“One day he asks me, ‘Did you choose white milk or chocolate milk today?’” Mr. Mosley said. “Man, we didn’t have a choice. We didn’t have chocolate milk. I didn’t even know what a spit wad was because we never got straws.”
Chattooga County integrated its schools in 1966, when the boys were in seventh grade. In interviews, the men talked about how unfair segregation was, but their perspectives on the past are profoundly different.
Both recalled joining the adults as they baled hay for Mr. Scoggins’s father, and breaking for midday dinner. The Black workers ate outdoors. The white workers went into the house.
“My mama would call them to come in the house, but they said, ‘No, ma’am,’ and stayed out by that wall there,” Mr. Scoggins said. “They were humble.”

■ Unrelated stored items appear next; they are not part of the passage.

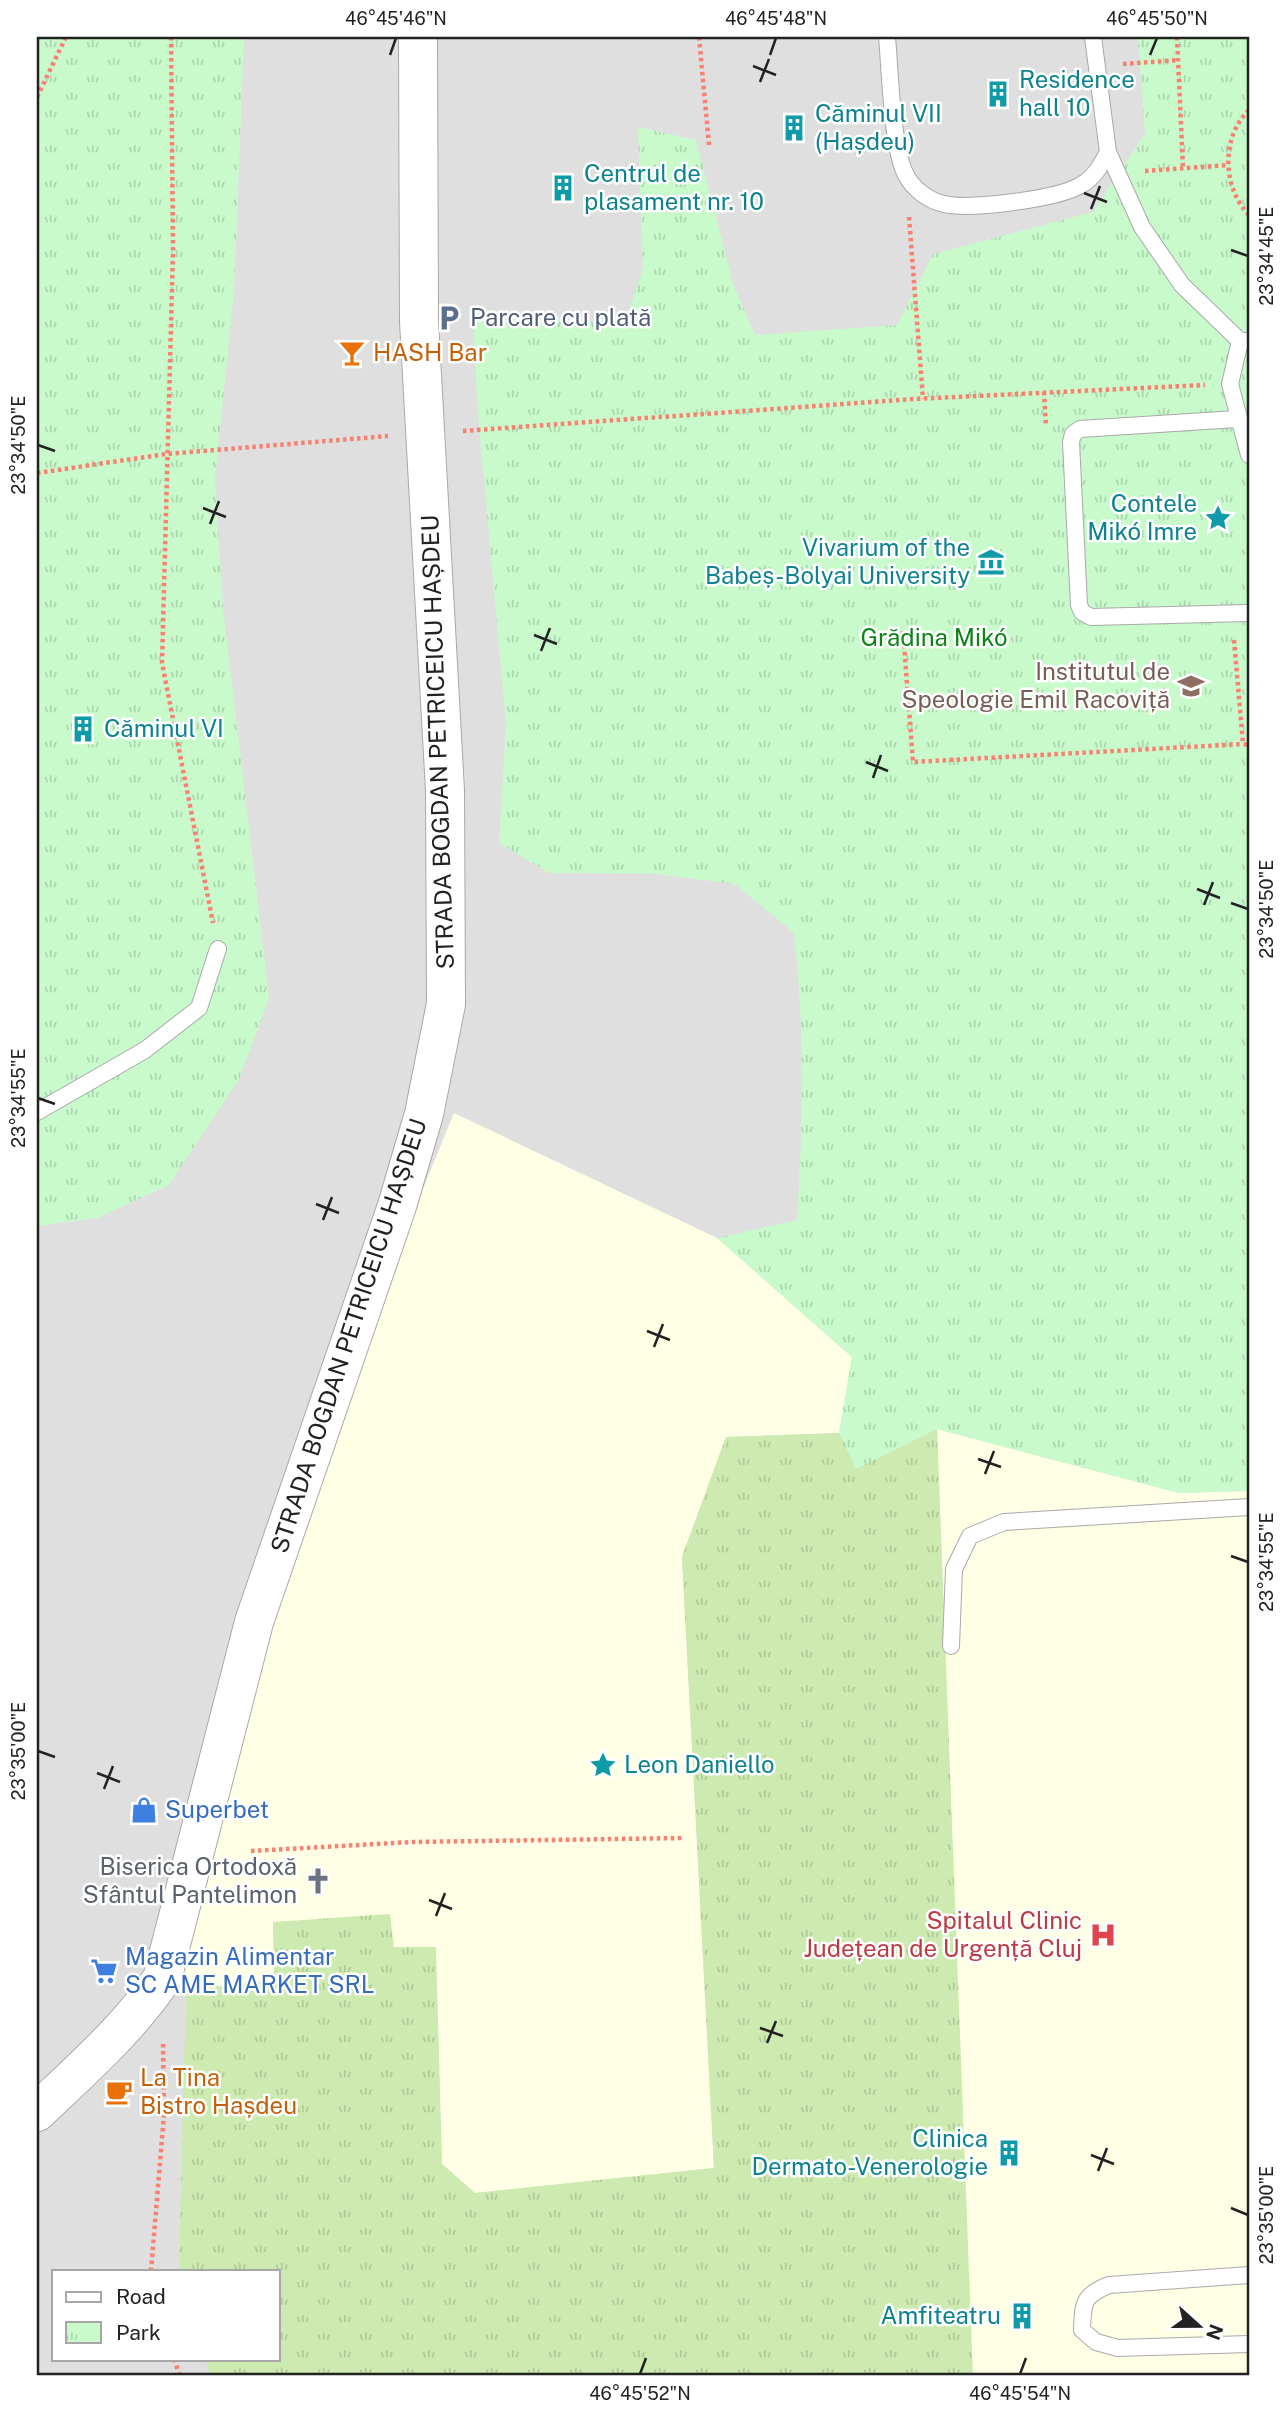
<svg xmlns="http://www.w3.org/2000/svg" width="1286" height="2413" font-family="'Public Sans',sans-serif">
	<style>
		.residential { fill: #e0dfdf; fill-rule: evenodd }
		.education { fill: #ffffe5 }
		.grass { fill: url(#grass-tufts) }
		.park { fill: url(#park-tufts) }
		.lines { fill: none; stroke-linecap: round; stroke-linejoin: round }
		.service-casing { stroke: #a9a9a9; stroke-width: 18 }
		.tertiary-casing { stroke: #a9a9a9; stroke-width: 40 }
		.path { stroke: #fa8072; stroke-width: 4.5; stroke-dasharray: 3.5 3.5; stroke-linecap: butt }
		.service { stroke: #fff; stroke-width: 16 }
		.tertiary { stroke: #fff; stroke-width: 38 }
		.ticks { fill: none; stroke: #222; stroke-width: 2.5 }
		.labels { text-anchor: middle; stroke-width: 5; stroke-linejoin: round; paint-order: stroke }
		.culture-label { font-size: 24px; fill: #0d838f; stroke: #fff; text-anchor: start }
		.service-label { font-size: 24px; fill: #4e5e75; stroke: #fff; text-anchor: start }
		.food-label { font-size: 24px; fill: #c56008; stroke: #fff; text-anchor: start }
		.park-label { font-size: 24px; fill: #0c8416; stroke: #fff }
		.education-label { font-size: 24px; fill: #785e54; stroke: #fff; text-anchor: end }
		.street-label { font-size: 24px; fill: #222; stroke: #fff }
		.shop-label { font-size: 24px; fill: #366cbe; stroke: #fff; text-anchor: start }
		.worship-label { font-size: 24px; fill: #5b616d; stroke: #fff; text-anchor: end }
		.health-label { font-size: 24px; fill: #be3a42; stroke: #fff; text-anchor: end }
		.neatline { fill: none; stroke: #222; stroke-width: 2.5 }
		.ticks-label { font-size: 18px; text-anchor: middle; fill: #222 }
	</style>
	<defs>
		<pattern id="grass-tufts" width="24" height="20" patternUnits="userSpaceOnUse" patternTransform="scale(1.75)"><rect width="24" height="20" fill="#cdebb0"/><path d="M3 7l-1-3M5 7V3M7 7l1-3M15 17l-1-3M17 17v-4M19 17l1-3" fill="none" stroke="#b0c997"/></pattern>
		<pattern id="park-tufts" width="24" height="20" patternUnits="userSpaceOnUse" patternTransform="scale(1.75)"><rect width="24" height="20" fill="#c8facc"/><path d="M3 7l-1-3M5 7V3M7 7l1-3M15 17l-1-3M17 17v-4M19 17l1-3" fill="none" stroke="#acd6af"/></pattern>
	</defs>
	<rect width="100%" height="100%" fill="#f2efe9"/>
	<!-- residential -->
	<path class="residential" d="M37 37H1249V2376H37ZM54 2271H278V2359H54Z"/>
	<!-- education -->
	<path class="education" d="M454 1113 717 1238 852 1357 839 1433 726 1437 682 1557 714 2168 475 2193 442 2164 435 1947H394L274 1981 186 1989 185 1961 219 1799 348 1372Z
		M937 1429 1179 1493 1249 1491V2376H972Z"/>
	<!-- grass -->
	<path class="grass" d="M937 1429 973 2376H211L205 2359H278V2271H179L186 1989 274 1981 273 1922 390 1914 394 1947H436L442 2164 475 2193 714 2168 682 1557 726 1437 839 1433 856 1469Z"/>
	<!-- park -->
	<path class="park" d="M37 37H244L234 291 215 478 223 608 269 998 239 1079 169 1185 97 1218 37 1226Z
		M1138 37H1249V1491L1179 1493 937 1429 856 1469 839 1433 852 1357 717 1238 797 1220C803 1124 805 1029 794 933L735 884 656 874 549 873 499 843 506 724 477 402 473 308 624 326 643 268 638 127 696 140 733 284 755 335 897 325 933 254 1093 212 1145 134Z"/>
	<g class="lines">
		<!-- service casing -->
		<g class="service-casing">
			<path id="service" d="M887 37C890 69 892 150 906 175 913 189 929 201 944 204 971 210 1058 199 1081 185 1095 177 1101 165 1108 152
				M1093 37 1108 152 1142 227 1182 285 1240 341H1249
				M1240 341 1230 384 1249 455
				M1237 419 1080 429 1073 434 1071 442 1079 605 1082 612 1091 617 1249 613
				M37 1112 145 1050 199 1008 218 949
				M951 1646 954 1569 970 1536 1004 1522 1249 1507
				M1249 2275 1109 2285C1083 2295 1083 2303 1082 2330L1096 2342 1118 2348 1249 2344"/>
		</g>
		<!-- tertiary casing -->
		<g class="tertiary-casing">
			<path id="tertiary" d="M37 2112C81 2070 127 2030 162 1979L254 1622 397 1206 424 1114 446 1004 445 791 419 321 418 37"/>
		</g>
		<!-- path -->
		<path class="path" d="M171 37 173 250 162 663 213 923
			M699 37 709 145
			M1177 37 1183 168
			M1123 64 1178 60
			M37 97 66 37
			M1249 110C1221 137 1222 187 1249 215
			M1145 171 1228 165
			M909 217 923 399
			M1044 392 1046 427
			M463 431 914 399 1205 385
			M37 473 166 454 388 436
			M903 631 913 762 1243 744
			M1234 640 1243 744 1249 745
			M251 1851 412 1842 684 1838
			M151 2271 164 2115 163 2043
			M174 2359 180 2376"/>
		<!-- service -->
		<use href="#service" class="service"/>
		<!-- tertiary -->
		<use href="#tertiary" class="tertiary"/>
	</g>
	<!-- ticks -->
	<path class="ticks" d="M390 55 396 38M770 55 776 38M1150 55 1157 38M753 66 776 75M760 82 769 59M1084 193 1107 202M1091 209 1100 186M1231 250 1248 256M38 445 55 451M203 508 226 517M210 524 219 501M534 635 557 644M541 651 550 628M866 762 888 771M873 778 881 755M1197 889 1220 898M1231 903 1248 909M1204 905 1213 882M38 1098 55 1104M316 1204 339 1213M323 1220 332 1197M647 1331 670 1340M654 1347 663 1324M978 1459 1001 1467M985 1474 994 1451M1231 1556 1248 1562M38 1751 55 1757M97 1773 120 1782M104 1789 113 1766M429 1900 452 1909M436 1916 445 1893M760 2028 783 2036M767 2043 776 2021M1091 2155 1114 2164M1098 2171 1107 2148M1231 2208 1248 2215M640 2374 646 2358M1020 2374 1026 2358"/>
	<!-- icons -->
	<defs>
		<g id="building-bare" transform="scale(2.1)"><path d="M-4-6H4V6H1V3H-1V6H-4ZM-2.5-4.3h1.7v1.8h-1.7ZM.8-4.3h1.7v1.8H.8ZM-2.5-1h1.7V.8h-1.7ZM.8-1h1.7V.8H.8Z" fill="#0f9aa8" stroke="#fff" stroke-width="2.5" paint-order="stroke"/></g>
		<g id="parking-bare" transform="scale(2.1)"><path d="M-3.5-5.5H1a3.5 3.5 0 0 1 0 7H-1V5.5H-3.5ZM-1-3.4V-.6H.8a1.4 1.4 0 0 0 0-2.8Z" fill="#5c6f8a" stroke="#fff" stroke-width="2.5" paint-order="stroke"/></g>
		<g id="bar-bare" transform="scale(2.1)"><path d="M-6-5H6L.8 .8V4.5H3.5V6h-7V4.5H-.8V.8Z" fill="#e8710a" stroke="#fff" stroke-width="2.5" paint-order="stroke"/></g>
		<g id="sight-bare" transform="scale(2.1)"><path d="M0-6L1.8-2.2L6-1.7L2.9 1.2L3.7 5.4L0 3.3L-3.7 5.4L-2.9 1.2L-6-1.7L-1.8-2.2Z" fill="#0f9aa8" stroke="#fff" stroke-width="2.5" paint-order="stroke"/></g>
		<g id="museum-bare" transform="scale(2.1)"><path d="M0-6L6-3V-2H-6V-3ZM-5-1h2V3h-2ZM-1-1h2V3h-2ZM3-1h2V3H3ZM-6 4H6V6H-6Z" fill="#0f9aa8" stroke="#fff" stroke-width="2.5" paint-order="stroke"/></g>
		<g id="university-bare" transform="scale(2.1)"><path d="M0-5L7-2L0 1L-7-2ZM-4 1L0 2.5L4 1V4Q0 6-4 4Z" fill="#8d6e63" stroke="#fff" stroke-width="2.5" paint-order="stroke"/></g>
		<g id="shop-bare" transform="scale(2.1)"><path d="M-5-2.5h2.3a2.7 3.5 0 0 1 5.4 0H5L5.5 6h-11ZM-1.5-2.5h3a1.5 2.3 0 0 0-3 0Z" fill="#3f7fe0" stroke="#fff" stroke-width="2.5" paint-order="stroke"/></g>
		<g id="church-bare" transform="scale(2.1)"><path d="M-1.2-6h2.4v3.5h3.3v2.4h-3.3V6h-2.4V-.1h-3.3v-2.4h3.3Z" fill="#6b7280" stroke="#fff" stroke-width="2.5" paint-order="stroke"/></g>
		<g id="hospital-bare" transform="scale(2.1)"><path d="M-5-5h3v3.5h4V-5h3V5h-3V1.5h-4V5h-3Z" fill="#e0444e" stroke="#fff" stroke-width="2.5" paint-order="stroke"/></g>
		<g id="supermarket-bare" transform="scale(2.1)"><path d="M-6-5.5h2.5l.6 2H6L4.5 2H-2.5L-4.4-4H-6ZM-1.5 3.2a1.3 1.3 0 1 0 .1 0ZM3 3.2a1.3 1.3 0 1 0 .1 0Z" fill="#3f7fe0" stroke="#fff" stroke-width="2.5" paint-order="stroke"/></g>
		<g id="cafe-bare" transform="scale(2.1)"><path d="M-5.5-4.5H6V0H3Q3 3.5 0 3.5H-2.5Q-5.5 3.5-5.5 0ZM3-3.2v2h1.7v-2ZM-6 4.5H4V6H-6Z" fill="#e8710a" stroke="#fff" stroke-width="2.5" paint-order="stroke"/></g>
	</defs>
	<g fill-rule="evenodd">
		<use href="#building-bare" x="998" y="94"/>
		<use href="#building-bare" x="794" y="128"/>
		<use href="#building-bare" x="563" y="188"/>
		<use href="#parking-bare" x="449" y="318"/>
		<use href="#bar-bare" x="352" y="353"/>
		<use href="#sight-bare" x="1218" y="518"/>
		<use href="#museum-bare" x="991" y="562"/>
		<use href="#university-bare" x="1191" y="686"/>
		<use href="#building-bare" x="83" y="729"/>
		<use href="#sight-bare" x="603" y="1765"/>
		<use href="#shop-bare" x="144" y="1810"/>
		<use href="#church-bare" x="318" y="1881"/>
		<use href="#hospital-bare" x="1103" y="1935"/>
		<use href="#supermarket-bare" x="104" y="1971"/>
		<use href="#cafe-bare" x="119" y="2092"/>
		<use href="#building-bare" x="1009" y="2153"/>
		<use href="#building-bare" x="1022" y="2316"/>
	</g>
	<g class="labels">
		<!-- culture labels -->
		<g class="culture-label">
			<text x="1019" y="88">Residence<tspan x="1019" dy="28">hall 10</tspan></text>
			<text x="815" y="122">Căminul VII<tspan x="815" dy="28">(Hașdeu)</tspan></text>
			<text x="584" y="182">Centrul de<tspan x="584" dy="28">plasament nr. 10</tspan></text>
			<text x="1197" y="512" text-anchor="end">Contele<tspan x="1197" dy="28">Mikó Imre</tspan></text>
			<text x="970" y="556" text-anchor="end">Vivarium of the<tspan x="970" dy="28">Babeș-Bolyai University</tspan></text>
			<text x="104" y="737">Căminul VI</text>
			<text x="624" y="1773">Leon Daniello</text>
			<text x="988" y="2147" text-anchor="end">Clinica<tspan x="988" dy="28">Dermato-Venerologie</tspan></text>
			<text x="1001" y="2324" text-anchor="end">Amfiteatru</text>
		</g>
		<!-- service labels -->
		<g class="service-label">
			<text x="470" y="326">Parcare cu plată</text>
		</g>
		<!-- food labels -->
		<g class="food-label">
			<text x="373" y="361">HASH Bar</text>
			<text x="140" y="2086">La Tina<tspan x="140" dy="28">Bistro Hașdeu</tspan></text>
		</g>
		<!-- park labels -->
		<g class="park-label">
			<text x="934" y="646">Grădina Mikó</text>
		</g>
		<!-- education labels -->
		<g class="education-label">
			<text x="1170" y="680">Institutul de<tspan x="1170" dy="28">Speologie Emil Racoviță</tspan></text>
		</g>
		<!-- street labels -->
		<g class="street-label">
			<text transform="translate(438 742) rotate(-92)" y="8">STRADA BOGDAN PETRICEICU HAȘDEU</text>
			<text transform="translate(349 1336) rotate(-72)" y="8">STRADA BOGDAN PETRICEICU HAȘDEU</text>
		</g>
		<!-- shop labels -->
		<g class="shop-label">
			<text x="165" y="1818">Superbet</text>
			<text x="125" y="1965">Magazin Alimentar<tspan x="125" dy="28">SC AME MARKET SRL</tspan></text>
		</g>
		<!-- worship labels -->
		<g class="worship-label">
			<text x="297" y="1875">Biserica Ortodoxă<tspan x="297" dy="28">Sfântul Pantelimon</tspan></text>
		</g>
		<!-- health labels -->
		<g class="health-label">
			<text x="1082" y="1929">Spitalul Clinic<tspan x="1082" dy="28">Județean de Urgență Cluj</tspan></text>
		</g>
	</g>
	<!-- border -->
	<rect width="1286" height="2413" fill="none" stroke="#ffffff" stroke-width="77"/>
	<!-- legend -->
	<rect x="52" y="2270" width="228" height="91" fill="#ffffff" stroke="#a7a7a7" stroke-width="2"/>
	<rect x="66" y="2292" width="35" height="10" fill="#ffffff" stroke="#a7a7a7" stroke-width="2"/>
	<text x="116" y="2304" font-size="21" fill="#222222">Road</text>
	<rect x="66" y="2322" width="35" height="21" fill="url(#park-tufts)" stroke="#a7a7a7" stroke-width="2"/>
	<text x="116" y="2340" font-size="21" fill="#222222">Park</text>
	<!-- north arrow -->
	<g transform="translate(1199 2326) rotate(111)" stroke="#ffffff" stroke-width="5" paint-order="stroke">
	<path d="M0-5L12 26L0 18L-12 26Z" fill="#222222"/>
	<text y="-10" font-size="19" font-weight="bold" text-anchor="middle" fill="#222222">N</text>
	</g>
	<rect x="38" y="38" width="1210" height="2336" class="neatline"/>
	<g class="ticks-label">
		<text x="396" y="25">46°45'46"N</text>
		<text x="776" y="25">46°45'48"N</text>
		<text x="1157" y="25">46°45'50"N</text>
		<text transform="translate(1267 256) rotate(-90)" y="6">23°34'45"E</text>
		<text transform="translate(19 445) rotate(-90)" y="6">23°34'50"E</text>
		<text transform="translate(1267 909) rotate(-90)" y="6">23°34'50"E</text>
		<text transform="translate(19 1098) rotate(-90)" y="6">23°34'55"E</text>
		<text transform="translate(1267 1562) rotate(-90)" y="6">23°34'55"E</text>
		<text transform="translate(19 1751) rotate(-90)" y="6">23°35'00"E</text>
		<text transform="translate(1267 2215) rotate(-90)" y="6">23°35'00"E</text>
		<text x="640" y="2400">46°45'52"N</text>
		<text x="1020" y="2400">46°45'54"N</text>
	</g>
</svg>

To Mr. Mosley, eating outside wasn’t about humility. “We did what we did because that’s what you did,” he said. “That was a sign of the times.”
For decades, he taught in public schools and prisons. At 67, he is a preacher, and lives with his wife, Betty, on 50 acres near Ms. Marshall’s farm.
On a summer day in 2019, Ms. Marshall sat in their yard and told them she wanted to start sharing the whole, hard story of Dirt Town Valley, and make some kind of amends. She asked if she was on the right path.